Let $H$ be a separable Hilbert space and $f : [0,1] \to H$ be a $H-$valued mapping.
Suppose that $f$ is weakly continuous in the sense that $\langle f(t), v \rangle_H$ is continuous for any $v \in H$.
Also, suppose that $f$ is norm-decreasing in the sense that $\lVert f(t_2) \rVert_H \leq \lVert f(t_1) \rVert_H$ if $0 \leq t_1 \leq t_2 \leq 1$.
Then, I vaguely remember that $f$ is right-continuous with respect to the norm of $H$.
Is this true? I cannot remmember correctly..
Let $t\in [0,1)$ and fix $\varepsilon_0>0$ such that $t + \varepsilon_0 < 1$.
For $\varepsilon \in (0, \varepsilon_0)$ $$ \begin{align} 0&\le \|f(t)-f(t+\varepsilon)\|^2 = \langle f(t)-f(t+\varepsilon), f(t)-f(t+\varepsilon)\rangle\\ &=\langle f(t),f(t)\rangle -\langle f(t), f(t+\varepsilon)\rangle - \langle f(t+\varepsilon), f(t)\rangle + \langle f(t+\varepsilon), f(t+\varepsilon) \rangle \quad (1) \end{align} $$ Let $$h(\varepsilon) = \langle f(t),f(t)\rangle -\langle f(t), f(t+\varepsilon)\rangle - \langle f(t+\varepsilon), f(t)\rangle$$ By weak continuity $$\lim_{\varepsilon\searrow 0} h(\varepsilon) = \|f(t)\|^2 - \|f(t)\|^2 - \|f(t)\|^2 = -\|f(t)\|^2$$ Now let $$k(\varepsilon) = \|f(t)\|^2 - \|f(t+\varepsilon)\|^2$$ By the monotonicity assumption, $k(\varepsilon)$ is a non-decreasing function of $\varepsilon \in (0, \varepsilon_0)$. Let $U=\inf_{0 < \varepsilon < \varepsilon_0} k(\varepsilon)$. Then $U\ge 0$ and $\lim_{\varepsilon\searrow 0} k(\varepsilon) = U$.
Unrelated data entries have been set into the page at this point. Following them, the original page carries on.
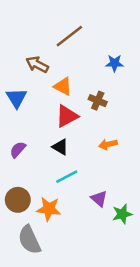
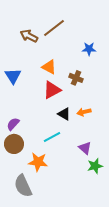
brown arrow: (37, 64) -> (29, 36), moved
black triangle: (60, 147) -> (64, 114), moved
purple semicircle: (18, 150) -> (13, 124), moved
purple triangle: (99, 199) -> (85, 148), moved
brown circle: (18, 200) -> (14, 144), moved

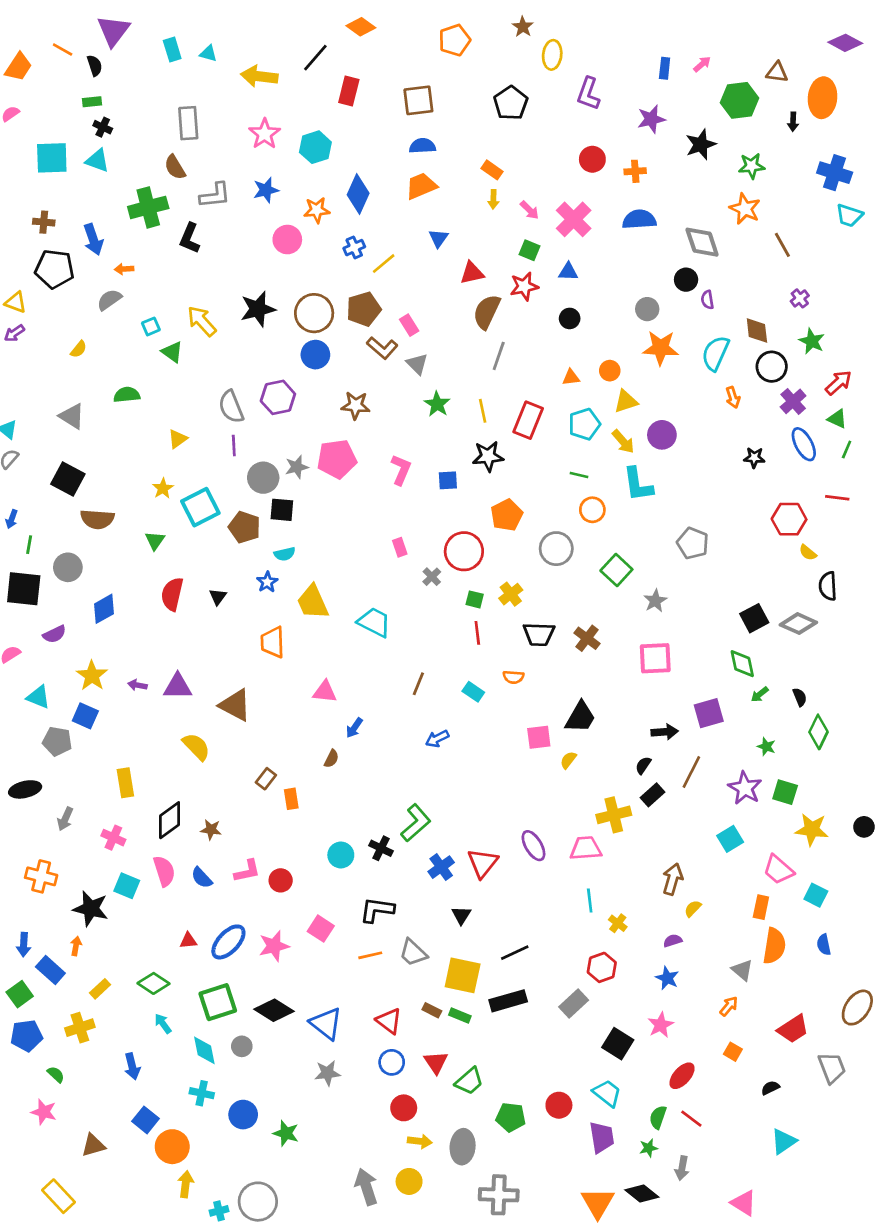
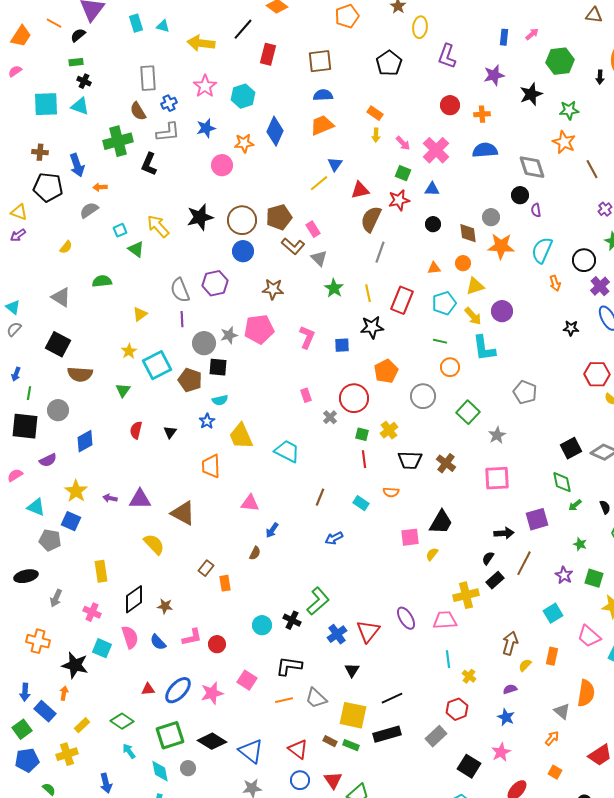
black semicircle: (95, 66) -> (78, 35), turned -112
brown triangle: (777, 72) -> (594, 15), moved
blue cross: (354, 248) -> (169, 103), moved
yellow line: (384, 264) -> (319, 183), moved
brown diamond: (757, 330) -> (468, 233), moved
red semicircle: (172, 594) -> (136, 430), size x0.7
purple star: (745, 788) -> (564, 575), size x0.7
orange rectangle: (761, 907) -> (552, 656), moved

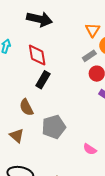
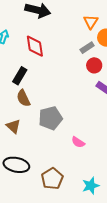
black rectangle: (43, 80) -> (20, 76), moved
pink semicircle: (90, 149) -> (78, 142), moved

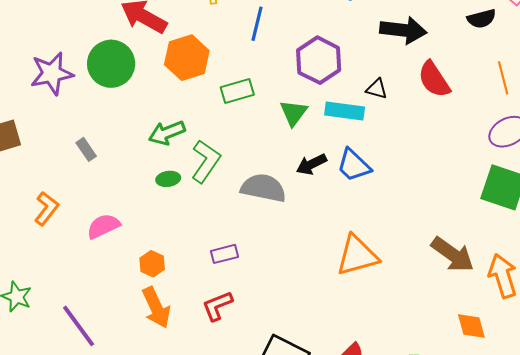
We have $\|f(t+\varepsilon)\|^2 = \|f(t)\|^2 - k(\varepsilon)$ for $\varepsilon\in (0,\varepsilon_0)$. So from $(1)$ we get $$0\le \|f(t) - f(t+\varepsilon)\|^2= h(\varepsilon) + \|f(t)\|^2 - k(\varepsilon)$$ But as $\varepsilon\searrow 0$, $h(\varepsilon)\to -\|f(t)\|^2$, $k(\varepsilon) \ge U \ge 0$ and $k(\varepsilon)\to U$. It follows that $U = 0$ and that $\|f(t) - f(t+\varepsilon)\|\to 0$.